[Source data]
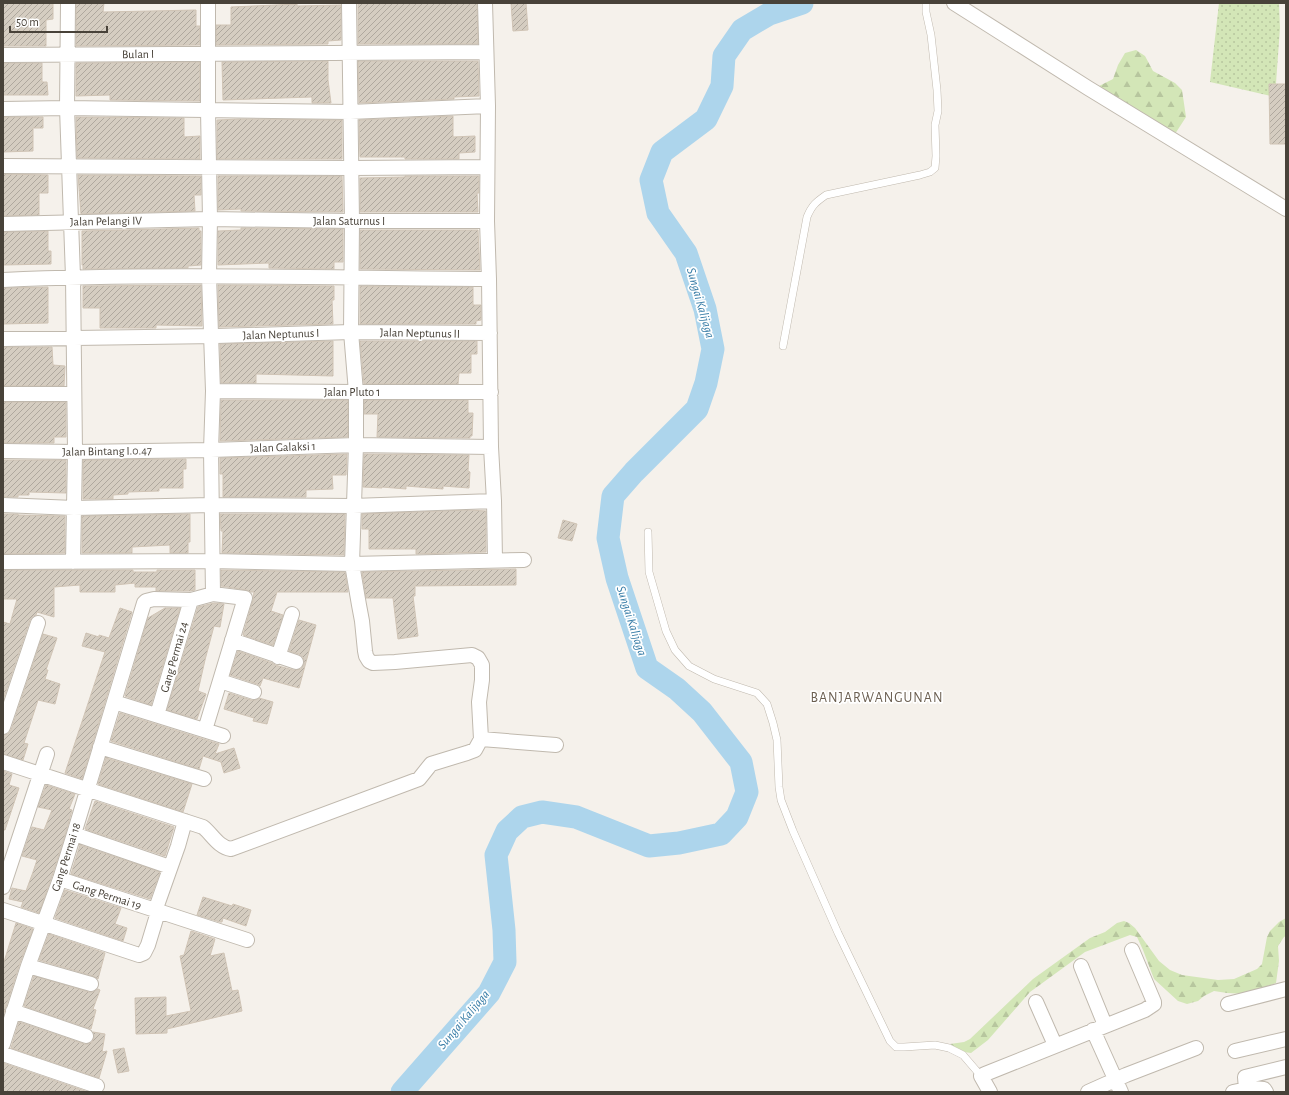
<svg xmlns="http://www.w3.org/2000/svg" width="1289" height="1095" viewBox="0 0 1289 1095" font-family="'Alegreya Sans',sans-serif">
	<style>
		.grass { fill: url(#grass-dots) }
		.forest { fill: url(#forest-firs) }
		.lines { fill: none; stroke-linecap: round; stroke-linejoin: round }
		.river { stroke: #add5ec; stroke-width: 23 }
		.building { fill: url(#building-hatch); stroke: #d0c4b5 }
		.service-casing { stroke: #c0b9ae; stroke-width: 8 }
		.minor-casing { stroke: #c0b9ae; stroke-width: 16 }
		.service { stroke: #fff; stroke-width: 7 }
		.minor { stroke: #fff; stroke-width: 14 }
		.labels { text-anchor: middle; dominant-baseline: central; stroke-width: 3.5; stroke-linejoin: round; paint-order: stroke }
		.street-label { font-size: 12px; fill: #484239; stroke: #fff }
		.water-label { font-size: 13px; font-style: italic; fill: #377ca6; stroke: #fff }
		.quarter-label { font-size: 14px; letter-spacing: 1px; fill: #6b5f51; stroke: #fff }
	</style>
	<defs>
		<pattern id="grass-dots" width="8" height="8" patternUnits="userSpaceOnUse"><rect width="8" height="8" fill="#d3e6b7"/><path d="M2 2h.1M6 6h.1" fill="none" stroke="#b7c69e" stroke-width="1.8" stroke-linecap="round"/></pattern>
		<pattern id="forest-firs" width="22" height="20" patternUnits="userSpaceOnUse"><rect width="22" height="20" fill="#d3e6b7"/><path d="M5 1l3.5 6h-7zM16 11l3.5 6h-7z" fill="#b7c69e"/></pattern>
		<pattern id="building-hatch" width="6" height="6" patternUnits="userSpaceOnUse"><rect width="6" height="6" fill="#d5cdc1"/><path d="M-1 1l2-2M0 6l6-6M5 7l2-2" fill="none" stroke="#afa89e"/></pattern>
	</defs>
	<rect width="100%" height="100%" fill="#f5f1eb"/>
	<path class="grass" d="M1219 3H1279L1280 28 1275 97 1210 82Z"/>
	<path class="forest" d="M1136 50 1145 56 1153 71 1175 83 1182 90 1186 117 1175 134 1099 86 1113 79 1118 65 1125 53Z
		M1286 918V936L1284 937 1278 946 1279 961 1276 983 1245 994 1227 993 1214 991 1204 996 1198 1001 1187 1004 1178 1001 1154 979 1143 950 1137 937 1130 935 1085 952 1030 992 988 1040 971 1053 964 1052 950 1044 964 1042 970 1039 1033 979 1090 938 1105 932 1117 923 1124 921 1129 923 1135 928 1159 961 1170 970 1182 975 1218 980 1234 979 1257 969 1262 964 1267 937 1270 931 1279 922Z"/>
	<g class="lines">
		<path class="river" d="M402 1092 489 993 505 962 504 930 496 855 507 831 522 817 542 812 576 817 649 846 679 843 721 834 737 817 747 792 741 762 702 712 677 689 647 668 617 578 608 538 613 496 634 472 697 409 706 383 713 349 705 309 686 253 658 213 651 180 662 152 706 119 722 86 724 56 742 30 769 14 802 3"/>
	</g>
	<path class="building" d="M3 3H53V19L46 20V46H3Z
		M76 3H104L103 12 196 10V26H200V45L76 46Z
		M358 3H477L478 44H358Z
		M511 3H526L528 30 513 31Z
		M297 4V6L341 5V40L328 41V44L216 45V25H231V7Z
		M328 61V80L331 103H312V97L223 100 222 62Z
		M358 61H478L479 96 454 97V99L359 103Z
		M200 62V101L110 100V95L76 96V63Z
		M3 63H42V82H47L48 95H3Z
		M1269 84H1286V144H1270Z
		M453 116V137L475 136V152L459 153V159H405V157H360L359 120Z
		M3 117H43V128H33V151L3 152Z
		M76 117 184 118V137L200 136V159L77 158Z
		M240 119 342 120V159H217V120Z
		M3 174 48 175V193H39V215L3 216Z
		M78 175 201 176V195H194L195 211 81 214Z
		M218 176H342L343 212 241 211V209L218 210Z
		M405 176H479V193H477L478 212H360V178L405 177Z
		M199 228V231H201V265L188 266V268L83 269V265H82V231Z
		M241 228 343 229V262H334V269L269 268V263L218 265V231L241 230Z
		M360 230H478L480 270 360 269Z
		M48 231V251H51V264L3 265V232Z
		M201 285 202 326 156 325V328H100V308H83V286Z
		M218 285 334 286V300H332L333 324 219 327Z
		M360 286 473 287V305H481V320L476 321V324H360Z
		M48 287V323L3 324V288Z
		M333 341V376L256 374V383H221L220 344Z
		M360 341H477V354H471V373H459L458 384H364Z
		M3 347H52L53 365 65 366 64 386H3Z
		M221 400H348V437L220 441Z
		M364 400H468V413H473L472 436H470V438L377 437 378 414H364Z
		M3 402H66V437H54V443H3Z
		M347 454 346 475H332L333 489 306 490V497H223V474H220V458Z
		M364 454 469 455 468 471 470 472 469 488 443 486V489L406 486V489L382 487V488L363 487Z
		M186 459V469H183V488H159V491L128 492V494L113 495V499H83V460Z
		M3 460H66V493L29 492V495H18V497H3Z
		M468 510 486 511V552L416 554V549H369V529H362V514Z
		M3 514H18V515L65 516V553L3 554Z
		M190 514V542H188V553H170V545L132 547V553H82V516Z
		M220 514H345L344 555 222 553 223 531H221Z
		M563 520 577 524 572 541 558 538Z
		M516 569V585L415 586V596H413L418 636 398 639 393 598H366L362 572Z
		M3 570H133V572H157V570H195V590L190 591H156V587H135V583L115 585V592H80V585L54 587V617L37 612 36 615 33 616 30 620 3 700V622L10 624 17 599H3Z
		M221 570 345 572 348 592H277L271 611 283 615 273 645 243 635 253 600 254 592H251L246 590 221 586Z
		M214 603 224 604 220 627 214 626 205 660 198 691 206 694 197 719 167 710 198 607Z
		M120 608 132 612 82 779 65 773 105 652 82 646 86 633 99 637V635L109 638Z
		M165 608H180L151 705 125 696 148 618Z
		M299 620 316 625 299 688 263 678 260 686 257 684 230 675 238 651 272 663 275 665 293 670H297L301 669 304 664V661L303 657 299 654 289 651Z
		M43 634 57 638 46 670H48L45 679 60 684 55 704 38 700 24 743 28 744 23 760 3 754V735L8 734 11 730Z
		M229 693 251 700H255L259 698 273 702 267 724 253 721 254 718 224 709Z
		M120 713 219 744 215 754 234 748 240 768 224 773 221 762 203 756 199 769 111 741Z
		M106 758 192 784 183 812 98 784Z
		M3 771 12 774 9 785 19 788 5 830H3Z
		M46 785 75 794 69 809 72 810 66 832 52 876 39 913 21 907 23 902 9 899 12 888 26 891 33 872 37 860 22 856 32 827 44 830 52 810 38 807Z
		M95 801 174 827 165 856 85 829Z
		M80 845 160 872 150 899 71 874Z
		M65 890 121 908 115 924 127 928 123 941 55 918Z
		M203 897 232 906 233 904 251 910 246 926 223 918 222 922H220L197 915Z
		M16 923 33 929 20 963 3 1016V965Z
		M191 931 215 939 210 956 224 953 232 991 238 990 242 1011 167 1029V1033L136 1034 135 998 166 997V1016L191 1011 180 956 184 955Z
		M49 934 105 953 98 979 93 976 39 960Z
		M34 976 89 992H93L98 989 100 990 93 1009 96 1010 91 1029 24 1006Z
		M19 1022 84 1044H88L92 1042 94 1038 93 1032 105 1034 102 1052 107 1051 99 1078 11 1048Z
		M124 1048 129 1071 118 1073 113 1050Z
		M3 1063 88 1092H3Z"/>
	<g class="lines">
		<defs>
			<path id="service" d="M783 346 807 217C812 205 816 202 826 195L920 175 930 172 935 168 936 156 935 125 938 111 937 90 931 35 926 12V3
				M648 532 649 572 666 631 675 650 689 666 714 679 757 693 767 704 773 723 777 740 779 787 781 800 793 831 838 933 890 1041 896 1047H904L935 1045 949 1048 963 1055 981 1076"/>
			<path id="minor" d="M68 3 67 108 73 277 75 452 73 562
				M208 3V110L210 219 209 276 213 391 211 450 213 594
				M485 3 488 106 487 221 489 279 491 447 494 501 495 560
				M954 3 1088 88 1286 209
				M3 55 486 52
				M3 109 67 108 350 112 488 106
				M3 166 351 168 487 167
				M3 224 210 219 352 221H487
				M3 280C165 273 327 278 489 279
				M3 339 217 336 351 332 490 333
				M213 391 356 392H491
				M3 394H74
				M3 451 75 452 211 450 356 445 491 447
				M3 505 74 508 212 505 353 506 494 501
				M3 562 212 561 352 564 524 560
				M232 640 296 662
				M278 657 292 614
				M220 681 254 692
				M114 702 223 736
				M157 715 191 600
				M3 727 38 623
				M481 739 556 745
				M100 747 204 779
				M3 762 203 827C212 834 218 847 231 849L419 779 431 764 467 753 475 750 481 739 479 702 482 680V665L478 658 472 655 395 662 373 663 369 661 366 656 365 651 362 621 359 605 352 564 356 445V392L351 332 352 221 349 3
				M74 834 170 867
				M60 879 247 940
				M3 887 47 754
				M3 910 139 955 144 953 148 945 158 912
				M155 911 178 846 185 821
				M28 966 91 984
				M1081 966 1105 1025
				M1036 1002 1055 1045
				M1228 1004 1286 989
				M13 1011 86 1036
				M1093 1030 1121 1092
				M3 1044 28 966 60 879 74 834 144 603 146 601 154 599 191 600 213 594 245 598 205 730
				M1235 1051 1286 1039
				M3 1054 97 1086
				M1246 1089 1245 1077 1286 1067
				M990 1092 981 1076 985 1074 1145 1010 1154 1004V1002L1132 950
				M1088 1092 1126 1075 1196 1048
				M1233 1092 1252 1088 1264 1089 1266 1092"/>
		</defs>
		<use href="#service" class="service-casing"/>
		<use href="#minor" class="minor-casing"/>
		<use href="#service" class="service"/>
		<use href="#minor" class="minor"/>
	</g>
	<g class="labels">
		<g class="street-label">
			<text transform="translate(138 54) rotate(-1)">Bulan I</text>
			<text transform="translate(106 221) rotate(-1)">Jalan Pelangi IV</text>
			<text x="349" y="221">Jalan Saturnus I</text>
			<text transform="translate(420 333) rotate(1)">Jalan Neptunus II</text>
			<text transform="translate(281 334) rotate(-2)">Jalan Neptunus I</text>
			<text x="352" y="392">Jalan Pluto 1</text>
			<text transform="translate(283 447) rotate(-2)">Jalan Galaksi 1</text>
			<text transform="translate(107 451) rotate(-1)">Jalan Bintang I.0.47</text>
			<text transform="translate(174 657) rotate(-74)">Gang Permai 24</text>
			<text transform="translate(66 857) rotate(-72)">Gang Permai 18</text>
			<text transform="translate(107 895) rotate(18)">Gang Permai 19</text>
		</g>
		<g class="water-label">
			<text transform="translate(700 303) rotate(74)">Sungai Kalijaga</text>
			<text transform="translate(631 621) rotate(72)">Sungai Kalijaga</text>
			<text transform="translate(464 1020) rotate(-50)">Sungai Kalijaga</text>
		</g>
		<g class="quarter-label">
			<text x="877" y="698">BANJARWANGUNAN</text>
		</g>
	</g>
	<rect width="1289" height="1095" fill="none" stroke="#484239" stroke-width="8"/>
	<path d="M10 26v6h97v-6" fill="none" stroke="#484239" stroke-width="2"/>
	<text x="16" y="26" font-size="12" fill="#484239" stroke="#ffffff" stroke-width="3" paint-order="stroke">50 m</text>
</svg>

▶ **WHAT IS NEEDED**
Using the records above, set down exactly the lines from the one with "M191 931 215" through the one with "M1093 1030 1121 1092", inclusive, and nothing more.

▶ **RESPONSE**
		M191 931 215 939 210 956 224 953 232 991 238 990 242 1011 167 1029V1033L136 1034 135 998 166 997V1016L191 1011 180 956 184 955Z
		M49 934 105 953 98 979 93 976 39 960Z
		M34 976 89 992H93L98 989 100 990 93 1009 96 1010 91 1029 24 1006Z
		M19 1022 84 1044H88L92 1042 94 1038 93 1032 105 1034 102 1052 107 1051 99 1078 11 1048Z
		M124 1048 129 1071 118 1073 113 1050Z
		M3 1063 88 1092H3Z"/>
	<g class="lines">
		<defs>
			<path id="service" d="M783 346 807 217C812 205 816 202 826 195L920 175 930 172 935 168 936 156 935 125 938 111 937 90 931 35 926 12V3
				M648 532 649 572 666 631 675 650 689 666 714 679 757 693 767 704 773 723 777 740 779 787 781 800 793 831 838 933 890 1041 896 1047H904L935 1045 949 1048 963 1055 981 1076"/>
			<path id="minor" d="M68 3 67 108 73 277 75 452 73 562
				M208 3V110L210 219 209 276 213 391 211 450 213 594
				M485 3 488 106 487 221 489 279 491 447 494 501 495 560
				M954 3 1088 88 1286 209
				M3 55 486 52
				M3 109 67 108 350 112 488 106
				M3 166 351 168 487 167
				M3 224 210 219 352 221H487
				M3 280C165 273 327 278 489 279
				M3 339 217 336 351 332 490 333
				M213 391 356 392H491
				M3 394H74
				M3 451 75 452 211 450 356 445 491 447
				M3 505 74 508 212 505 353 506 494 501
				M3 562 212 561 352 564 524 560
				M232 640 296 662
				M278 657 292 614
				M220 681 254 692
				M114 702 223 736
				M157 715 191 600
				M3 727 38 623
				M481 739 556 745
				M100 747 204 779
				M3 762 203 827C212 834 218 847 231 849L419 779 431 764 467 753 475 750 481 739 479 702 482 680V665L478 658 472 655 395 662 373 663 369 661 366 656 365 651 362 621 359 605 352 564 356 445V392L351 332 352 221 349 3
				M74 834 170 867
				M60 879 247 940
				M3 887 47 754
				M3 910 139 955 144 953 148 945 158 912
				M155 911 178 846 185 821
				M28 966 91 984
				M1081 966 1105 1025
				M1036 1002 1055 1045
				M1228 1004 1286 989
				M13 1011 86 1036
				M1093 1030 1121 1092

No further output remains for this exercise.